Le prix Nobel de littérature Günter Grass, conscience morale de l'Allemagne post-nazisme dont il était l'écrivain le plus connu, est mort lundi à 87 ans à Lübeck, ville du nord du pays où il résidait.

Sur sa page internet, frappée de la mention «Günter Grass 1927-2015», son éditeur Steidl, qui a annoncé ce décès dans un tweet, a publié des photos noir et blanc de l'écrivain si reconnaissable: épaisse moustache, pipe toujours allumée et lunettes baissées sur le nez.

Selon la «Maison Günter Grass» à Lübeck, le prix Nobel de littérature 1999 est décédé dans une clinique, des suites d'une «infection».

Homme de gauche, réputé pour ses prises de position polémiques, il était l'écrivain allemand de la seconde moitié du XXe siècle le plus connu à l'étranger. Longtemps compagnon de route des sociaux-démocrates et proche du chancelier Willy Brandt, il a pourfendu les omissions de la classe dirigeante d'après-guerre sur le nazisme.

Un positionnement qui donna un écho d'autant plus fort à ses révélations tardives dans son autobiographie Pelures d'oignons en 2006: ancien membre des Jeunesses hitlériennes, il avait été enrôlé en 1944 dans les Waffen SS.

Günter Grass a «accompagné et marqué comme personne l'histoire de l'Allemagne d'après-guerre avec son engagement artistique, politique et social», a estimé la chancelière Angela Merkel, citée par son porte-parole.

Il était en effet à la fois une figure incontournable du paysage littéraire allemand et un acteur du débat public national qu'il contribuait à secouer par ses prises de position souvent polémiques.

«Le plus grand écrivain de notre époque»

Son chef d'oeuvre reste Le tambour (1959), l'histoire d'Oskar Matzerath, petit garçon qui décide de ne plus grandir et dont l'instrument résonne des soubresauts du nazisme, de la guerre et du monde violent des adultes. Succès planétaire, le livre sera adapté au cinéma par Volker Schloendorff et reçut la Palme d'or à Cannes en 1979, puis l'Oscar 1980 du meilleur film en langue étrangère.

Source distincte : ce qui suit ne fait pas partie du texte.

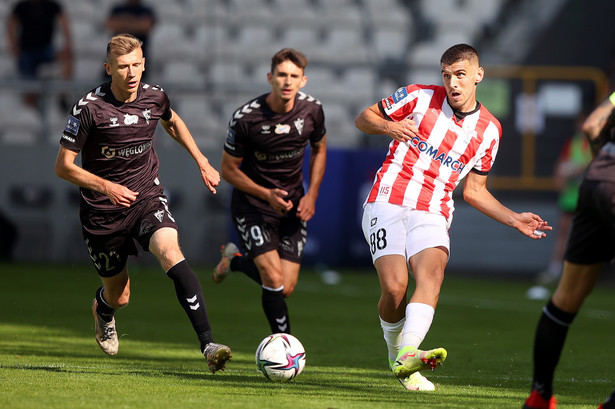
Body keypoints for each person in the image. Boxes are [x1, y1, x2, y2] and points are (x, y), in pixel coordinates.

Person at [354, 43, 552, 392]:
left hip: (433, 209)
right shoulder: (417, 97)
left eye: (460, 75)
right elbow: (363, 117)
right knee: (395, 287)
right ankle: (395, 352)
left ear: (478, 75)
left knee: (432, 273)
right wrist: (389, 127)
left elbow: (475, 190)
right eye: (447, 75)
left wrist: (514, 219)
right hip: (387, 199)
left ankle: (409, 356)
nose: (453, 83)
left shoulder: (490, 130)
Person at [54, 34, 231, 373]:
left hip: (145, 197)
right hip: (102, 211)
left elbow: (173, 121)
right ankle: (103, 310)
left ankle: (208, 344)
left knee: (170, 251)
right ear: (109, 69)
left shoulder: (155, 97)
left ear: (144, 63)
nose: (131, 72)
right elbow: (63, 166)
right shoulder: (89, 108)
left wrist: (202, 161)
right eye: (123, 66)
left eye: (137, 64)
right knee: (120, 296)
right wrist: (105, 186)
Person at [212, 48, 327, 335]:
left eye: (294, 76)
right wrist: (266, 195)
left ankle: (235, 262)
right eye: (282, 75)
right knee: (273, 277)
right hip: (253, 206)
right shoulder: (246, 119)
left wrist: (311, 195)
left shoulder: (312, 110)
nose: (287, 81)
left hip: (291, 206)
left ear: (303, 80)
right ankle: (283, 345)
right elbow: (227, 170)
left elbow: (319, 149)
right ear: (270, 77)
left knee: (285, 288)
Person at [522, 93, 615, 409]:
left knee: (565, 298)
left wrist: (605, 163)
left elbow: (592, 125)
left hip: (598, 177)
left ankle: (539, 394)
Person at [535, 114, 592, 286]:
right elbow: (560, 167)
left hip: (590, 197)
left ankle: (583, 272)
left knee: (588, 234)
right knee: (563, 232)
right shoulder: (573, 143)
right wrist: (561, 177)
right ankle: (556, 269)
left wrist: (575, 169)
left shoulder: (597, 143)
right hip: (571, 196)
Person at [6, 0, 73, 108]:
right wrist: (14, 47)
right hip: (27, 52)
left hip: (46, 50)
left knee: (67, 56)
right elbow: (10, 26)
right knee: (31, 91)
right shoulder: (21, 6)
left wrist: (68, 44)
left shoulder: (52, 5)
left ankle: (63, 95)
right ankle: (32, 113)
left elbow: (64, 24)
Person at [106, 0, 155, 79]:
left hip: (138, 55)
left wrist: (124, 22)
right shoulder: (117, 9)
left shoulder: (146, 10)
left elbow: (146, 27)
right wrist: (137, 23)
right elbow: (112, 25)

L'écrivain naît en 1927 à Dantzig - Gdansk de l'actuelle Pologne -, ville du fameux «corridor» à l'origine de l'invasion de 1939, d'une mère d'origine cachoube (minorité slave de Prusse) et d'un modeste commerçant allemand.

Après la chute du régime hitlérien, il connaît l'errance, puis le miracle de la reconstruction dans une République fédérale anti-communiste et matérialiste. Il suit un apprentissage de sculpteur, puis séjourne à Paris dans les années 50 et se décide pour une carrière d'écrivain.

Dans l'Allemagne prospère des années 60, traversée par la contestation étudiante puis le terrorisme rouge, Günter Grass se veut contestataire, mais dans un sens réformiste.

En janvier 1993, il quitte avec fracas le Parti social-démocrate (SPD) devenu à ses yeux trop conservateur, ce qui ne l'empêchera pas de s'engager en 1998 en faveur du chancelier SPD Gerhard Schröder.

«Je perds un ami» et une figure «paternelle» qui «m'a accompagné pendant plus de trente ans comme un interlocuteur intelligent, mais qui était surtout un conseiller critique», a déclaré M. Schröder dans le quotidien populaire Bild. Günther Grass était «le plus grand écrivain de notre époque», a-t-il ajouté.

Il reçoit en 1999 le Prix Nobel de littérature couronnant l'ensemble de son oeuvre, 27 ans après un autre écrivain allemand politiquement engagé, Heinrich Böll.

La dernière des prises de positions polémiques de Grass datait d'il y a trois ans. La publication dans un quotidien allemand d'un poème dans lequel il défendait l'Iran et estimait qu'Israël menaçait, avec ses armes atomiques, «la paix mondiale déjà si fragile», avait provoqué une tempête de réactions. Israël l'avait déclaré persona non grata.

Les hommages rendus à l'écrivain et à l'homme public sont à la hauteur de ses prises de position.